In some states, CBD products must include labels that state the amount of CBD they contain, but there is no regulation for these products. That means it’s difficult to know exactly what is in them and how much (if any) CBD or THC is present.
Specific doses for different medical conditions may be recommended on the supplement labels, but, again, they haven’t been approved by the FDA.
The FDA has issued written warnings to several CBD product manufacturers for making unsubstantiated medical claims, including the treatment of ADHD, anxiety, depression, post-traumatic stress disorder, schizophrenia, fibromyalgia, chronic pain from arthritis and slipped disks, eating disorders, Parkinson’s disease, Alzheimer’s disease, breast cancer, heart disease, and opioid withdrawal.
Other warnings were issued to companies claiming their CBD products could treat maladies in dogs, cats, and other animals, including separation anxiety, seizures, neurological problems, diabetes, cancer, and arthritis.
The FDA states, “It is important to note that these products are not approved by FDA for the diagnosis, cure, mitigation, treatment, or prevention of any disease. Consumers should beware purchasing and using any such products.”
Is it Safe?
A report from Harvard Medical School cites nausea, fatigue, and irritability as possible CBD side effects.
It can also affect other medications such as the blood thinner Coumadin (Warfarin) in much the same way as grapefruit juice does. So, if you take a medication that comes with a warning against consuming grapefruit juice, CBD should not be used either.
According to a report from the World Health Organization, “In humans, CBD exhibits no effects indicative of any abuse or dependence potential. To date, there is no evidence of public health-related problems associated with the use of pure CBD.”
Does it Work?
Proponents point out that just because the FDA isn’t regulating CBD or allowing companies to make claims about specific benefits, that doesn’t mean it doesn’t work.

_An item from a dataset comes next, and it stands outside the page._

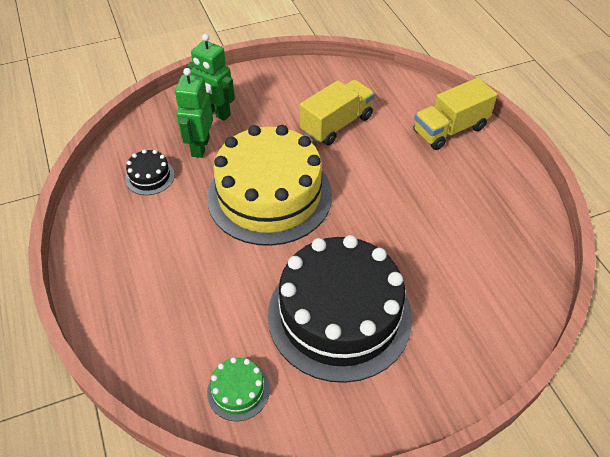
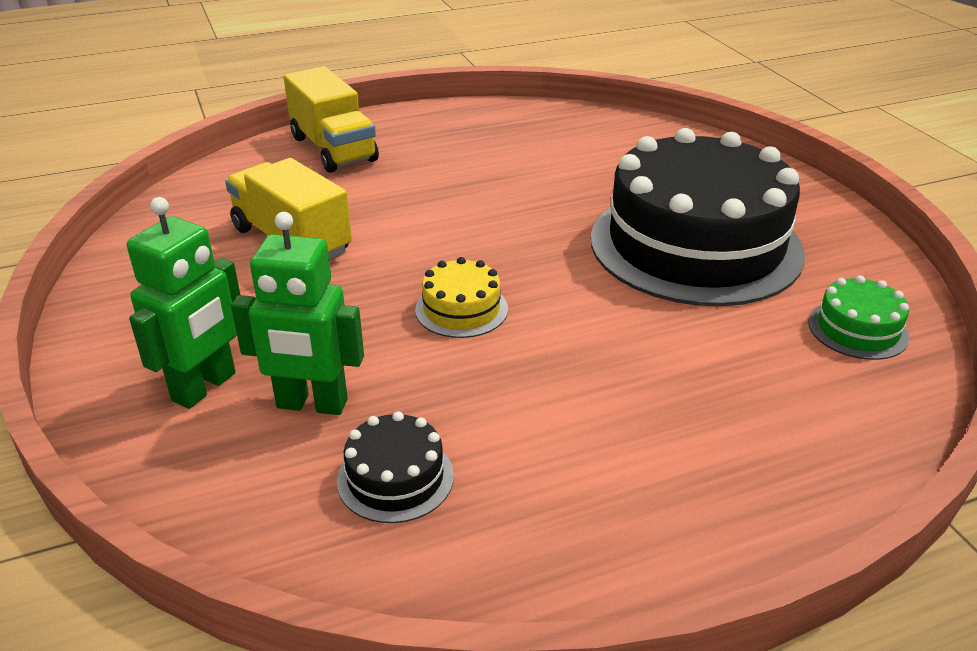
camera: 90 degrees left, 15 degrees down
yellow cake [207,125,332,246] -> yellow cake [415,257,508,338], size x0.40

It just means other potential uses of CBD haven’t made it through the research phase yet.
The National Institutes of Health has more than doubled funding for CBD research in the past five years, from $9 million in 2015 to $20 million in 2019. Current research ranges from a Johns Hopkins University study on whether oral CBD can help with stopping smoking to a Stanford University study on using CBD to control epilepsy.
The Harvard Medical School report states, “Some CBD manufacturers have come under government scrutiny for wild, indefensible claims, such as that CBD is a cure-all for cancer, which it is not. We need more research, but CBD may prove to be an option for managing anxiety, insomnia, and chronic pain.”

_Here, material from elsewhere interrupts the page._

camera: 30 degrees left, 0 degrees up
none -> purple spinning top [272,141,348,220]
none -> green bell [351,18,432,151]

The National Center for Biotechnology Information, part of the National Institutes of Health, published a report entitled, “The Health Effects of Cannabis and Cannabinoids.” The report states that, in adults with nausea and vomiting caused by chemotherapy, oral CBD effectively controls those symptoms. It also says chronic pain patients treated with cannabis or CBD are, “more likely to experience a clinically significant reduction in pain symptoms.”

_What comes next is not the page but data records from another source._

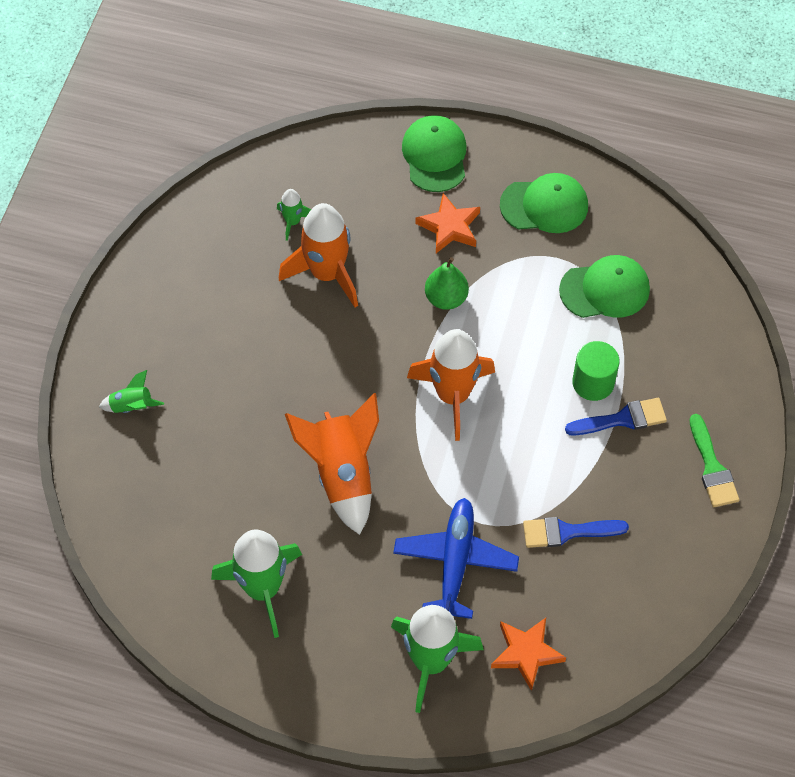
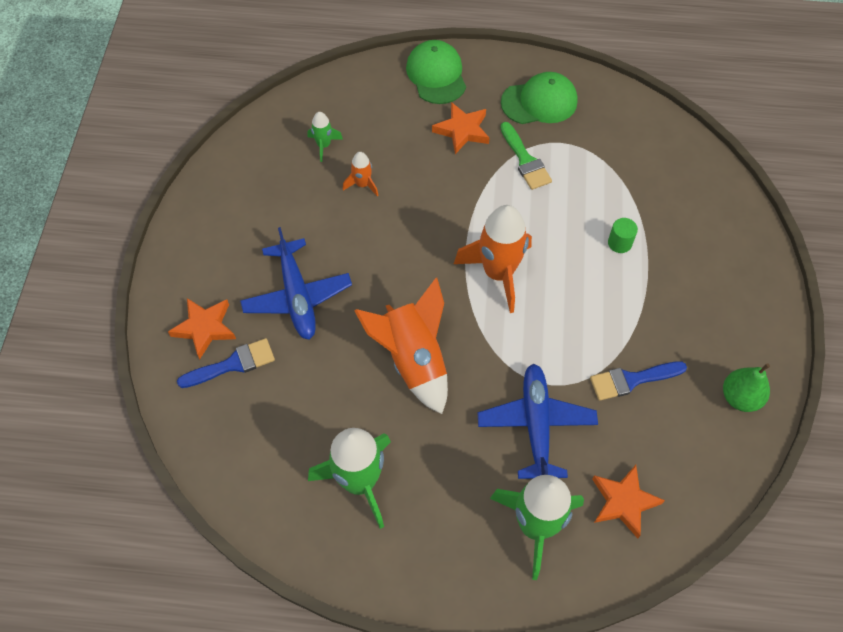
camera: 10 degrees left, 0 degrees up
green rocket [99,370,164,413] -> orange star [168,298,236,359]
orange rocket [279,203,358,307] -> orange rocket [343,152,379,197], size x0.48
green pear [425,257,469,310] -> green pear moved to [723,363,770,412]
green cap [559,255,650,318] -> none
blue brush [565,398,667,435] -> blue brush moved to [177,338,275,388]
green cylinder [572,341,620,401] -> green cylinder [608,218,638,253], size x0.64
green brush [689,414,739,507] -> green brush moved to [500,122,552,190]
none -> blue plane [240,227,352,340]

The Arthritis Foundation also references preliminary research that suggests CBD may help with arthritis pain.
Another potential benefit cited in the report is for multiple sclerosis patients. It says short-term use of oral CBD can improve spasticity, or the involuntary contraction of muscles, which interferes with normal movement, walking, and speech. Sativex, a drug containing CBD and THC, has been approved in 25 countries outside the U.S. for treating spasticity in MS patients.
Regardless of which side of the CBD argument different experts find themselves, the one thing everyone agrees on is that people considering adding a medicine or supplement to their health routine should consult their doctor first.